* JOB ITEM:
Keep writing the piece on pre-trial hearings and trials, picking up right after its last sentence.

Many clients are unfamiliar with the terminology used in court and often believe that their next court date is their "trial". This usually is not the case. The vast majority of court appearances are preliminary, pre-trial hearings that serve as "check-points" for the lawyers and court to monitor the progress of the case while it makes its way through the system. These pre-trial hearings can often go on for months while the case is being investigated and negotiated. For most cases, there are two potential eventual outcomes: a resolution is reached after negotiations (e.g., a "plea bargain"), or the case is set for trial to take place at a later date. Trials only occur after negotiations have failed or been abandoned. The system places huge incentives on resolution through negotiations rather than trial, and the result is that fewer than 5% of the cases in court ever go to trial.
In legal circles, "trial" has a very specific meaning and does not apply to the preliminary court appearances made by lawyers and their clients during negotiations. Simply put, the trial is the culminating court proceeding where guilt or innocence is determined by a fact-finder. There are two types of fact-finders: Judges, and Juries. When a defendant chooses to have a judge determine guilt or innocence, the process is called a "bench trial". In a bench trial, there is no jury; a single judge will render the final verdict after hearing the evidence presented by the lawyers. The other, more commonly understood type of trial occurs when a jury of citizens is impaneled and asked to determine guilt or innocence. This is what you commonly see on television and in movies and it's called a "jury trial".

* DATA FOR ANALYSIS:
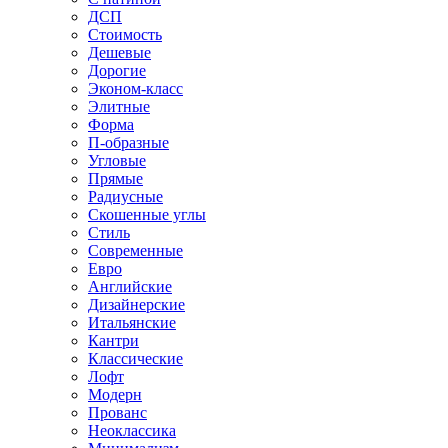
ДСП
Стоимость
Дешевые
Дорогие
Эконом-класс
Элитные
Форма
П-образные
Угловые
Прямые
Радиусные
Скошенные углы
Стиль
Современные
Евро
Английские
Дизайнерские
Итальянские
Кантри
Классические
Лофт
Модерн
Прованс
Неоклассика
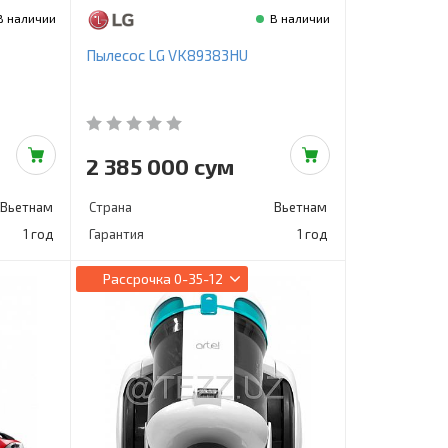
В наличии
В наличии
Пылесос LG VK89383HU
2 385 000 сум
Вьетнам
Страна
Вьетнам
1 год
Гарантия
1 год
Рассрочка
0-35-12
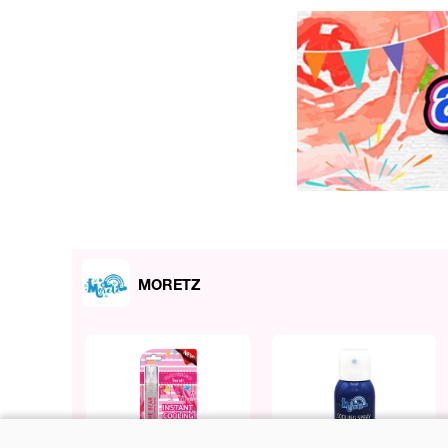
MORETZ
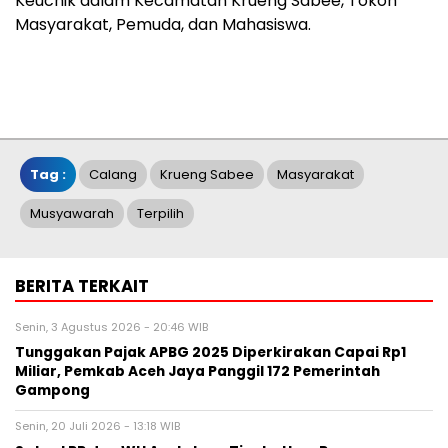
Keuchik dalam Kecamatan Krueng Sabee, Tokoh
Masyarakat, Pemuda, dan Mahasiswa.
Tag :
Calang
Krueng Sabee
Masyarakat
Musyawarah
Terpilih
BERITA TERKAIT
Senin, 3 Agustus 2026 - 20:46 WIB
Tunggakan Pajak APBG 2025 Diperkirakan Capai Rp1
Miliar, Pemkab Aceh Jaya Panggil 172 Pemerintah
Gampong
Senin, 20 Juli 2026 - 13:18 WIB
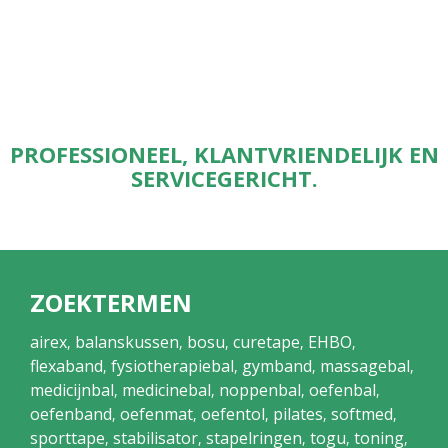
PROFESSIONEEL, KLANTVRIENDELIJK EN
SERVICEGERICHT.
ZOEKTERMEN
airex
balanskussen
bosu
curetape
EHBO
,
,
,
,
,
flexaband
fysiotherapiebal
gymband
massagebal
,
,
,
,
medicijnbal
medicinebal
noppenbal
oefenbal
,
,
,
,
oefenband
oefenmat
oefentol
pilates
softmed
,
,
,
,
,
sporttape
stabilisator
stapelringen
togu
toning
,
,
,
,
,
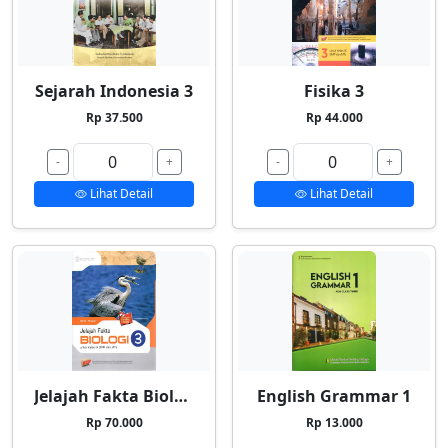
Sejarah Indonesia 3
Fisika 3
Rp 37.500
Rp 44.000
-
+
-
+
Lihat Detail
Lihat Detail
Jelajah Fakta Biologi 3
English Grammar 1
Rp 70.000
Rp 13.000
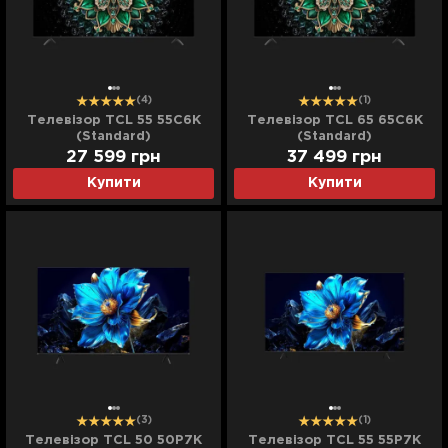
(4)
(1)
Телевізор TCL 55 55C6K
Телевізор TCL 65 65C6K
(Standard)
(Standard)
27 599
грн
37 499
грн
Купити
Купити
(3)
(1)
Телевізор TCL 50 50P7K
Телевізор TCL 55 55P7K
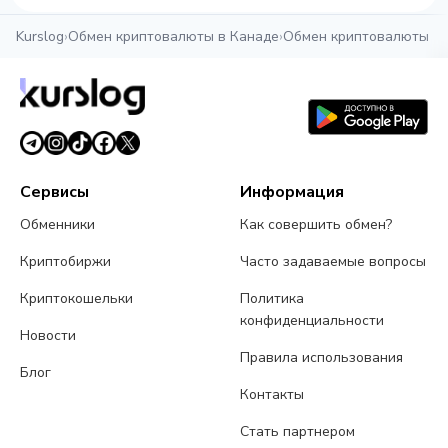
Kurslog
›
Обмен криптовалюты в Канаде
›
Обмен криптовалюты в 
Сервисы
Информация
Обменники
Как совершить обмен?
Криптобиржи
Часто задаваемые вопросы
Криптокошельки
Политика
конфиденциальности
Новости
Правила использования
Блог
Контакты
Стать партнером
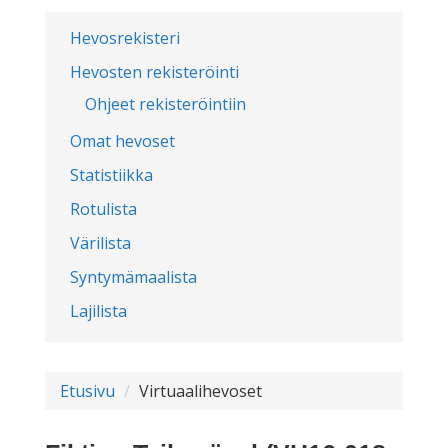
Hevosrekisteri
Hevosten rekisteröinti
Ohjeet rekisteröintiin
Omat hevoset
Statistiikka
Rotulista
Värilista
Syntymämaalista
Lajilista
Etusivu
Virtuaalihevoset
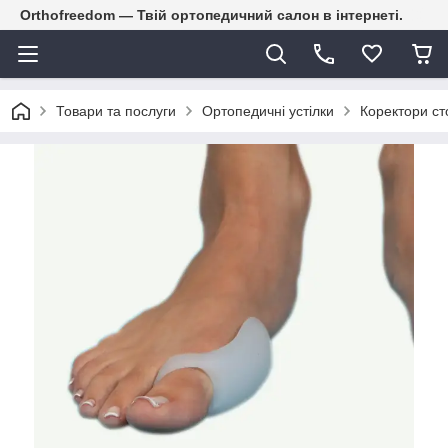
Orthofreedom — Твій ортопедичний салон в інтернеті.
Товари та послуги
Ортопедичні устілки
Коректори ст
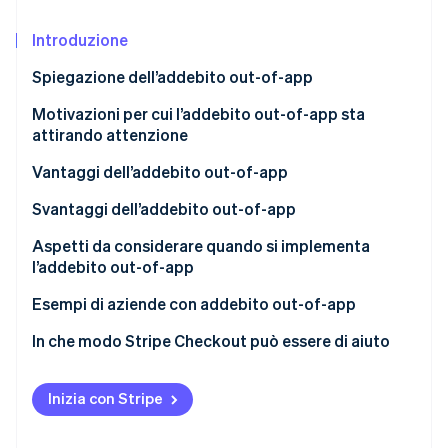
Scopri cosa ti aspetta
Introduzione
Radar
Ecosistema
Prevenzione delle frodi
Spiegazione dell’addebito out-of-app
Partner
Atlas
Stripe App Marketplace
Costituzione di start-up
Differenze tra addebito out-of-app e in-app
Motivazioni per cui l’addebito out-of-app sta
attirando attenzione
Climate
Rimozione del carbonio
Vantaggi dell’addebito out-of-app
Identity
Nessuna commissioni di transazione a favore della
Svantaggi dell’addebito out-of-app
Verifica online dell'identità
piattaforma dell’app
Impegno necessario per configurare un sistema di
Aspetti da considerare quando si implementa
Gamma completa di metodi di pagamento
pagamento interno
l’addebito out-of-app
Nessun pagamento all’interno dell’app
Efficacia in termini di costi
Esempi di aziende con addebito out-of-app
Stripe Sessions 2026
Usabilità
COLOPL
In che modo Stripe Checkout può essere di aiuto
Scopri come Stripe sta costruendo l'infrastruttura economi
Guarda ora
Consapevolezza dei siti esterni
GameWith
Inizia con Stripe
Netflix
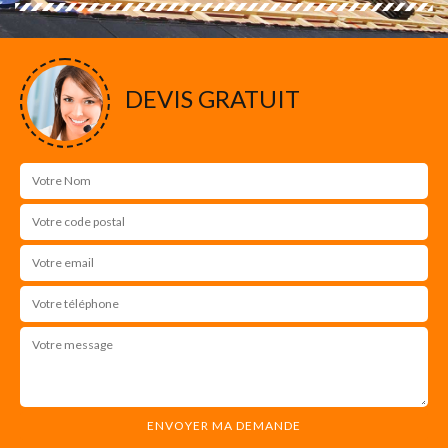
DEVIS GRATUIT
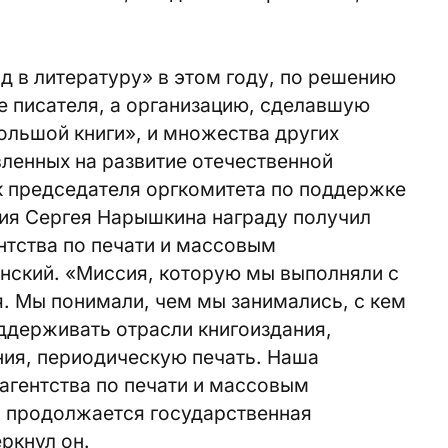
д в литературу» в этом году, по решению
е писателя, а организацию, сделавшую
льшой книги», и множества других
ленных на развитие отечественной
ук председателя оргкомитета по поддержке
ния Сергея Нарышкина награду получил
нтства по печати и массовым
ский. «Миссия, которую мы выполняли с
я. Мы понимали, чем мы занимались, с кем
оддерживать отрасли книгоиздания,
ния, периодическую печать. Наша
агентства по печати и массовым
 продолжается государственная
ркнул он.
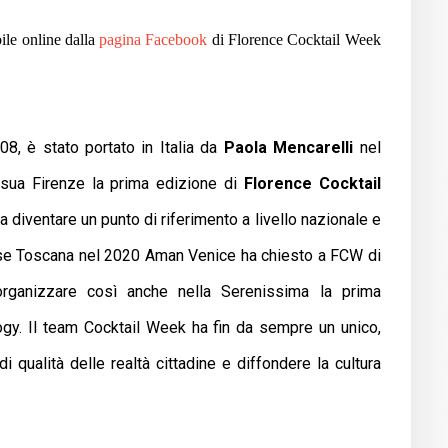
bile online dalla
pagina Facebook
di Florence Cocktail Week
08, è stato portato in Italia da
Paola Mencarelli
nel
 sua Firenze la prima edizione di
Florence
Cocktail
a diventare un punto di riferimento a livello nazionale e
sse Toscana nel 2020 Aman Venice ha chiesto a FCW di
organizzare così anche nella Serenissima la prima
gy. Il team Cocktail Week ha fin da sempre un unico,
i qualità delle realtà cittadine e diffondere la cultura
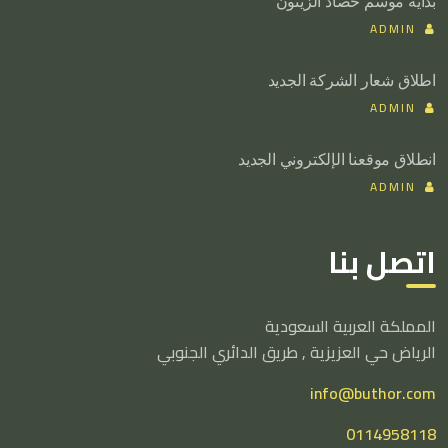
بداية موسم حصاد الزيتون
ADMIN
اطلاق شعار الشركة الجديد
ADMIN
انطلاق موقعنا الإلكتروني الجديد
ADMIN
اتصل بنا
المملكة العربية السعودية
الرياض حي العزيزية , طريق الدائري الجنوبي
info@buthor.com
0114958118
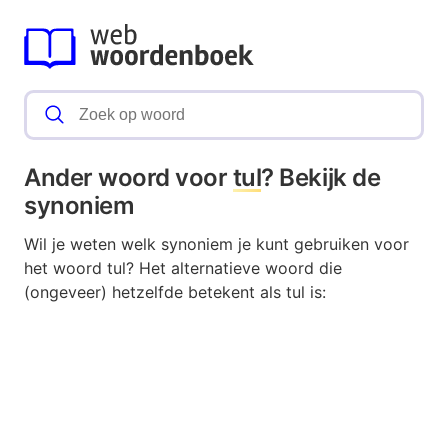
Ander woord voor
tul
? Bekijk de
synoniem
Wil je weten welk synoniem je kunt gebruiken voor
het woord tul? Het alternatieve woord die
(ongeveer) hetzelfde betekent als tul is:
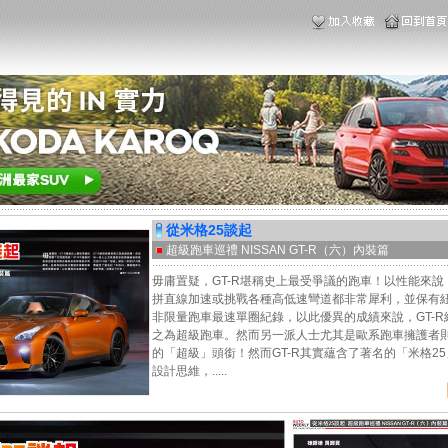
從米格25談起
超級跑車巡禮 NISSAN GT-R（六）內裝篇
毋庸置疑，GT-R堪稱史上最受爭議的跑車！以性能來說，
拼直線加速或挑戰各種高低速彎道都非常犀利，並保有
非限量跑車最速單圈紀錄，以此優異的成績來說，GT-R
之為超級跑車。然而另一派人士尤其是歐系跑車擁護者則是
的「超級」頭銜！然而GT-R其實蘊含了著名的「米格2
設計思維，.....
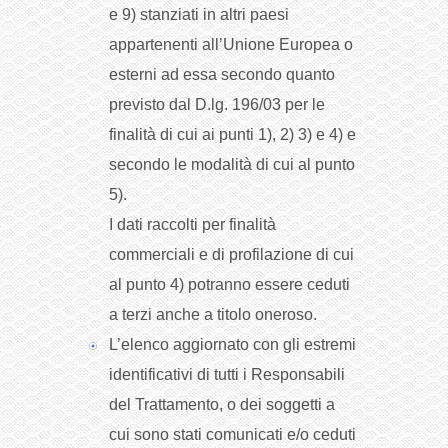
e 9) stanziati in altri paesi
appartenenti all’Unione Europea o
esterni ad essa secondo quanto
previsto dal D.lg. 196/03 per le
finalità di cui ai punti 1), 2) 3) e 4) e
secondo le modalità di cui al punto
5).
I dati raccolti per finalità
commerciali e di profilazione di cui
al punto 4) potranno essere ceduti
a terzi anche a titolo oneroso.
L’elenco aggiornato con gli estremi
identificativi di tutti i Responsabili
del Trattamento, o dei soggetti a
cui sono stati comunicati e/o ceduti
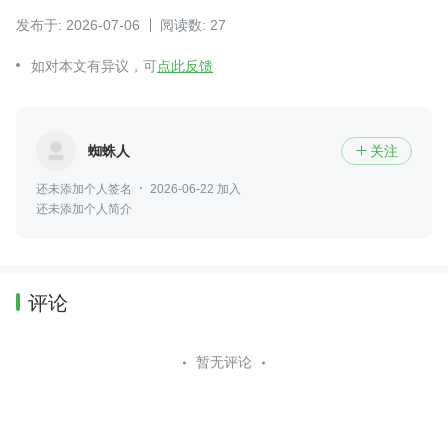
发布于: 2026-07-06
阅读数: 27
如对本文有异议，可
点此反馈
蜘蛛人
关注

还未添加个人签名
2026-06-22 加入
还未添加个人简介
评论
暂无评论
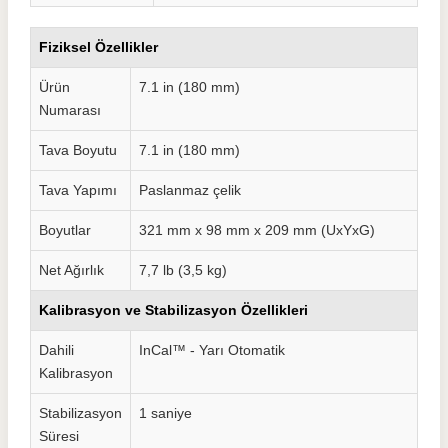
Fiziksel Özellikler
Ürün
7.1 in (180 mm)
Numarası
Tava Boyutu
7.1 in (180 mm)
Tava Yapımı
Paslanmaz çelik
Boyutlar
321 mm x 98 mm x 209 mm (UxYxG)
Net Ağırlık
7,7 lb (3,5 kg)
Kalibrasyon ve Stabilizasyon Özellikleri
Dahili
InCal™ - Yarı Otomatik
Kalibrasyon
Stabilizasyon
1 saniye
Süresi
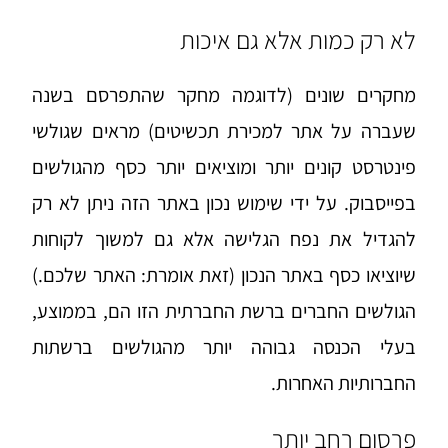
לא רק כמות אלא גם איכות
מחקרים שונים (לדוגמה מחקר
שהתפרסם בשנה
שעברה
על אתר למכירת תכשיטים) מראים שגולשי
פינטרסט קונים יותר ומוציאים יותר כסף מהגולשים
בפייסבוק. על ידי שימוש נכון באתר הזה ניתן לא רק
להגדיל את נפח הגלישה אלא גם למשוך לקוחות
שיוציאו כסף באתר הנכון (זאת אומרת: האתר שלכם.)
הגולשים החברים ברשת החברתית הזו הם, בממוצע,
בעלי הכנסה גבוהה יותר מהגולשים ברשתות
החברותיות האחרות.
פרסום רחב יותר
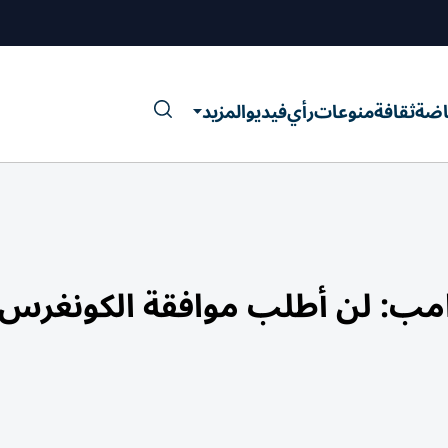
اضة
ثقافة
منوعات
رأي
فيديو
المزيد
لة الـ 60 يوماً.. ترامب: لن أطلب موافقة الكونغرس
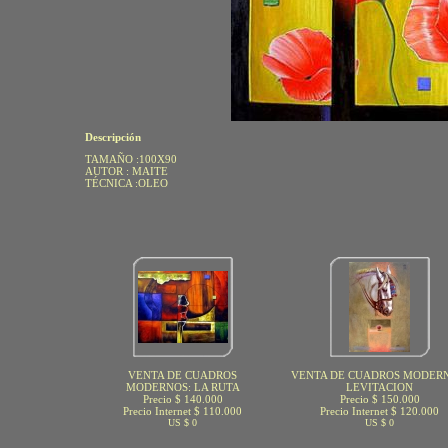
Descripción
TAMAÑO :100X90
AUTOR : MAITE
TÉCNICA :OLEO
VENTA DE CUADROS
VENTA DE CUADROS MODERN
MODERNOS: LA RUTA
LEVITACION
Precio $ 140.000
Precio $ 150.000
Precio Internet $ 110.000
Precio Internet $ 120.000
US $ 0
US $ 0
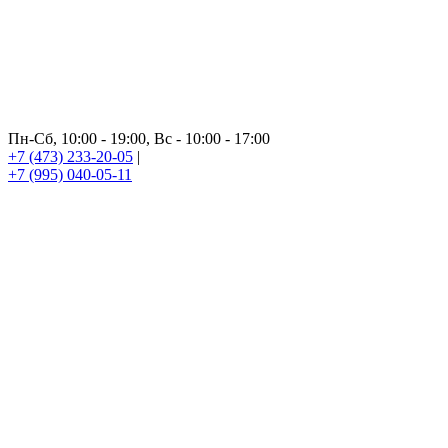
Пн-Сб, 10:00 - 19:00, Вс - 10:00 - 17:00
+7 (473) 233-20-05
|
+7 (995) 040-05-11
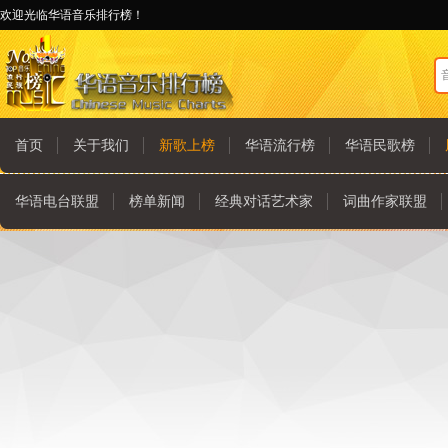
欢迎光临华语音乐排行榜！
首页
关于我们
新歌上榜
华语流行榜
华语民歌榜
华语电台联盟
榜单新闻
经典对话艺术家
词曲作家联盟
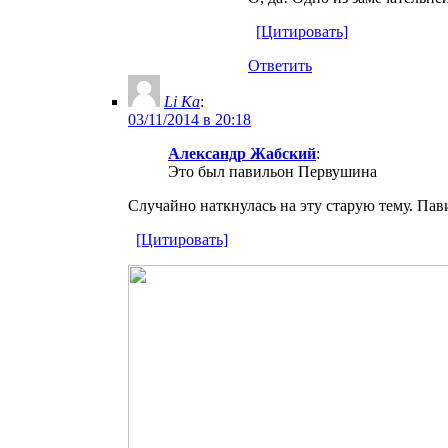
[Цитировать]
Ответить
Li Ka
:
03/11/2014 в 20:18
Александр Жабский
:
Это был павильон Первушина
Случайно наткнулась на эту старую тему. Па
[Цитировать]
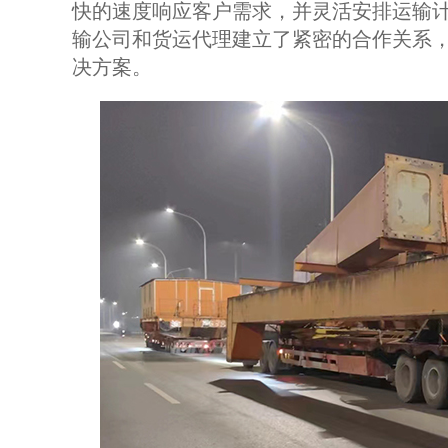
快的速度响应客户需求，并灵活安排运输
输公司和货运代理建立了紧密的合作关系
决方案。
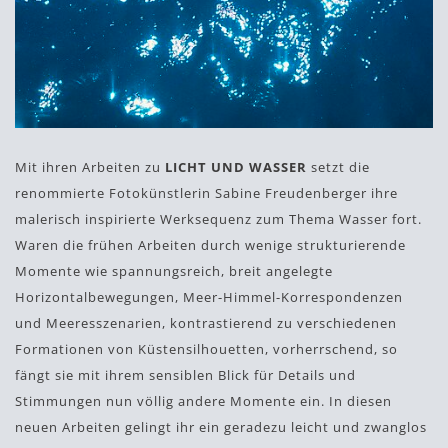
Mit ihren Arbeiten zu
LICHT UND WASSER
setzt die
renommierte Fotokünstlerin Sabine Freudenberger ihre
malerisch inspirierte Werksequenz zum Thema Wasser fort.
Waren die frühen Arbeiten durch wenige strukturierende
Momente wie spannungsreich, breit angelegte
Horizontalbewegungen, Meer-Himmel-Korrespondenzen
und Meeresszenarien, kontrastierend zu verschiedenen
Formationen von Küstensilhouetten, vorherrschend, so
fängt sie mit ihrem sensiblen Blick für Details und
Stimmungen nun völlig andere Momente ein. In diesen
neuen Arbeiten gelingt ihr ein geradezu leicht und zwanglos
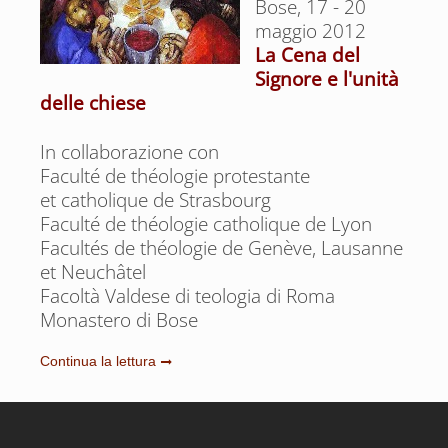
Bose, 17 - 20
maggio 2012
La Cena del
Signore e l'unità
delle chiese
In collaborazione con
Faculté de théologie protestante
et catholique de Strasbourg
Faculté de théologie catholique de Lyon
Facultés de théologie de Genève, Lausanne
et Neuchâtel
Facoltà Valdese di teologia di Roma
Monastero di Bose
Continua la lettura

* ANSWER BOX:
Jurors are picked at random from public DOL and voter registration records and are summoned to the courthouse for jury service without any indication of what type of case they will be sitting on to decide. They usually gather in a large assembly room and wait for a presiding judge to determine which courtroom needs a jury. When a courtroom begins a jury trial and needs a panel of jurors to begin the jury selection process, a number of potential jurors are sent from the assembly room to the trial courtroom for examination as potential jurors in the particular trial taking place in that courtroom.
There are important differences between a bench and jury trial. In a bench trial, the judge alone makes the decision of guilt or innocence. Some lawyers believe that certain types of trials are better presented to a judge than to a jury, but this is rarely a good idea. In a jury trial, the government cannot convict you unless the jury returns a *unanimous* decision of guilt beyond a reasonable doubt. If any single juror has a reasonable doubt about guilt, that juror is required by law to vote Not Guilty. All it takes, then, is to have one juror accept your defense and you cannot be convicted. What would you rather have, one chance to avoid conviction, or twelve?
The first day of trial is usually occupied by preliminary housekeeping matters taken care of by the court and the lawyers before a jury is selected: what evidence is going to be allowed to be presented to the jury; what exhibits and photos will be offered; what facts are going to kept from the jury; what witnesses will be allowed to testify and on what topics, and so on. These are referred to as "In limine motions" and in complex trials can take days to complete.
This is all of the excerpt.